I’ve found an odd performance effect in the transpose kernel provided with the CUDA SDK. I use transpose at several places in an algorithm and had previously attained about 5ms execution time on image dimensions near 3072x2304x3 (three planes in sequence). However, one of them had always been taking about 15ms but I dismissed it for later study. Some change that I’ve made now makes all of the transposes take nearer 15ms.
So I explored the CUDA SDK example in more detail. I run it on just one plane and got about 5ms (so 15ms for all three planes). However, the performance breaks down in odd ways if I comment out parts of the kernel. (Figures are the best from 20 runs on an 8800 GTX and captured by redirection to a file, to avoid interference from text rendering.)

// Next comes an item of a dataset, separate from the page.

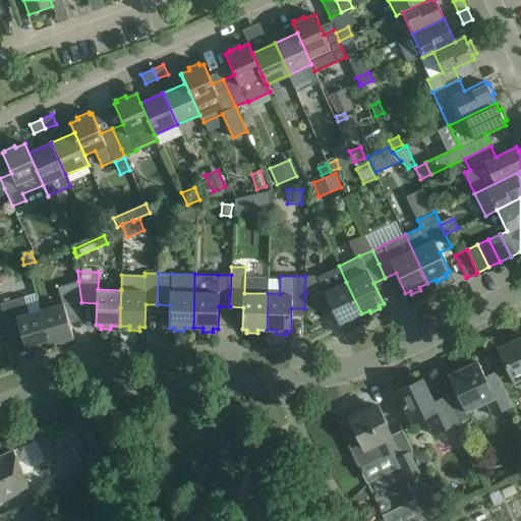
[(305,293),(304,308),(319,309),(330,304),(339,325),(342,323),(344,326),(354,321),(353,317),(361,313),(346,282),(325,291),(317,276),(305,276),(305,293)]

No reads or writes: 0.27ms
Reads only: 1.06ms
Writes only: 4.67ms
Reads and writes (the whole kernel): 5.11ms
Why are the writes so much slower than the reads? The CUDA Visual Profiler provides some suspicious evidence.

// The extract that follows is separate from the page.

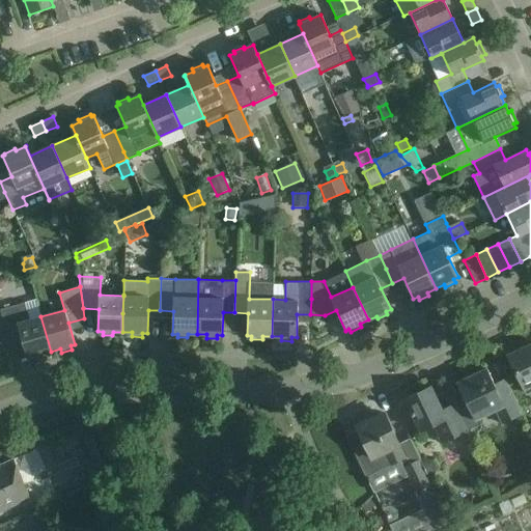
[(43,354),(51,352),(40,316),(30,319),(25,302),(12,306),(0,309),(1,311),(3,319),(6,331),(9,339),(21,336),(27,358),(31,357),(32,361),(44,358),(43,354)]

There are 55296 coalesced loads - that makes 30722304/55296 = 128. This presumably measures only one multiprocessor, however, so actually it’s 30722304/8/55296 = the expected 16 floats.
But there are 221184 coalesced stores - 3072*2304/8/221184 = 4 floats. That accounts for the 4x performance disparity between reads and writes, but why are the full 16 float stores not being coalesced completely? (In fact I was not aware that 16-bit stores could be coalesced at all so I’m not sure what’s going on here.)
Edit: This effect seems to be dependent on the reversed block access pattern that’s required in transposition. i.e. the read block order is left-to-right, top-to-bottom while the write block order is top-to-bottom, left-to-right. Making the read statement into a write does not show adverse performance (but still does exhibit the profiling oddity above).